▶ Try it: Each line below needs to be repeated precisely as it is.

▶ Exercise data:
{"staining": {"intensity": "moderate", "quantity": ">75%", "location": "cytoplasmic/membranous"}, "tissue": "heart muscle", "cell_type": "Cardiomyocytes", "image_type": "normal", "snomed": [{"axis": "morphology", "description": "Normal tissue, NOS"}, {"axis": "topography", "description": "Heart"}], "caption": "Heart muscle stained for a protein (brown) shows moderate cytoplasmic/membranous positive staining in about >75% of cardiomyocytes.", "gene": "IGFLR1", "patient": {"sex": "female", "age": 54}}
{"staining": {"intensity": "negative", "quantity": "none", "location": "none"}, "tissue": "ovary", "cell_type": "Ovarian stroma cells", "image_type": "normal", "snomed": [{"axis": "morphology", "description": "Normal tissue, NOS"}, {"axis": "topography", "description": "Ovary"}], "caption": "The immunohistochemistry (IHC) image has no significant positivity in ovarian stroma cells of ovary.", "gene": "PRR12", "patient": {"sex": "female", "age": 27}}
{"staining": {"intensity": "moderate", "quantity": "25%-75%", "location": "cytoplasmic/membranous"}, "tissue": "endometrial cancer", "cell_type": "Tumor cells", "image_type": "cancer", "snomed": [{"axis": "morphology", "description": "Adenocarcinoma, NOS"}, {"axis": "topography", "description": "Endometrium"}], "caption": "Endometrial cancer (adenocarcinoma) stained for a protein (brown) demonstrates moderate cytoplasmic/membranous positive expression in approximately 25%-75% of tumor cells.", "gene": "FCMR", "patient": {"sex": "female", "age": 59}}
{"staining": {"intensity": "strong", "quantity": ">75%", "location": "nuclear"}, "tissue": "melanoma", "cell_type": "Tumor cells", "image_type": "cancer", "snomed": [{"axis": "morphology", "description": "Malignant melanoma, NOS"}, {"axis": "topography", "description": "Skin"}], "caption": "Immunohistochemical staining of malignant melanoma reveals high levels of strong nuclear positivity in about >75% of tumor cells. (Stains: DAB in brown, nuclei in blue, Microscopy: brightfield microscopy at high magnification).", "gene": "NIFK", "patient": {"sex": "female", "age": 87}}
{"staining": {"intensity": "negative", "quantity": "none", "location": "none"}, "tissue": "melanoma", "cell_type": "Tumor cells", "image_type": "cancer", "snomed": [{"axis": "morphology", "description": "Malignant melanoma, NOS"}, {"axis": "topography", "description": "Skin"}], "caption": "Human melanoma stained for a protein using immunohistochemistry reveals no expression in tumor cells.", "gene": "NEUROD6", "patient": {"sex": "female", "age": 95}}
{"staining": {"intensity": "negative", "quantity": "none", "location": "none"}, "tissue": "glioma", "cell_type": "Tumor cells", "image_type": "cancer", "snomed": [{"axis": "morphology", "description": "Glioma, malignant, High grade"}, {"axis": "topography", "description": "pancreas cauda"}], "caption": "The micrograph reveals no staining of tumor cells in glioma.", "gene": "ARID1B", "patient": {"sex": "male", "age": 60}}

▶ Answer section:
{"staining": {"intensity": "moderate", "quantity": ">75%", "location": "cytoplasmic/membranous"}, "tissue": "heart muscle", "cell_type": "Cardiomyocytes", "image_type": "normal", "snomed": [{"axis": "morphology", "description": "Normal tissue, NOS"}, {"axis": "topography", "description": "Heart"}], "caption": "Heart muscle stained for a protein (brown) shows moderate cytoplasmic/membranous positive staining in about >75% of cardiomyocytes.", "gene": "IGFLR1", "patient": {"sex": "female", "age": 54}}
{"staining": {"intensity": "negative", "quantity": "none", "location": "none"}, "tissue": "ovary", "cell_type": "Ovarian stroma cells", "image_type": "normal", "snomed": [{"axis": "morphology", "description": "Normal tissue, NOS"}, {"axis": "topography", "description": "Ovary"}], "caption": "The immunohistochemistry (IHC) image has no significant positivity in ovarian stroma cells of ovary.", "gene": "PRR12", "patient": {"sex": "female", "age": 27}}
{"staining": {"intensity": "moderate", "quantity": "25%-75%", "location": "cytoplasmic/membranous"}, "tissue": "endometrial cancer", "cell_type": "Tumor cells", "image_type": "cancer", "snomed": [{"axis": "morphology", "description": "Adenocarcinoma, NOS"}, {"axis": "topography", "description": "Endometrium"}], "caption": "Endometrial cancer (adenocarcinoma) stained for a protein (brown) demonstrates moderate cytoplasmic/membranous positive expression in approximately 25%-75% of tumor cells.", "gene": "FCMR", "patient": {"sex": "female", "age": 59}}
{"staining": {"intensity": "strong", "quantity": ">75%", "location": "nuclear"}, "tissue": "melanoma", "cell_type": "Tumor cells", "image_type": "cancer", "snomed": [{"axis": "morphology", "description": "Malignant melanoma, NOS"}, {"axis": "topography", "description": "Skin"}], "caption": "Immunohistochemical staining of malignant melanoma reveals high levels of strong nuclear positivity in about >75% of tumor cells. (Stains: DAB in brown, nuclei in blue, Microscopy: brightfield microscopy at high magnification).", "gene": "NIFK", "patient": {"sex": "female", "age": 87}}
{"staining": {"intensity": "negative", "quantity": "none", "location": "none"}, "tissue": "melanoma", "cell_type": "Tumor cells", "image_type": "cancer", "snomed": [{"axis": "morphology", "description": "Malignant melanoma, NOS"}, {"axis": "topography", "description": "Skin"}], "caption": "Human melanoma stained for a protein using immunohistochemistry reveals no expression in tumor cells.", "gene": "NEUROD6", "patient": {"sex": "female", "age": 95}}
{"staining": {"intensity": "negative", "quantity": "none", "location": "none"}, "tissue": "glioma", "cell_type": "Tumor cells", "image_type": "cancer", "snomed": [{"axis": "morphology", "description": "Glioma, malignant, High grade"}, {"axis": "topography", "description": "pancreas cauda"}], "caption": "The micrograph reveals no staining of tumor cells in glioma.", "gene": "ARID1B", "patient": {"sex": "male", "age": 60}}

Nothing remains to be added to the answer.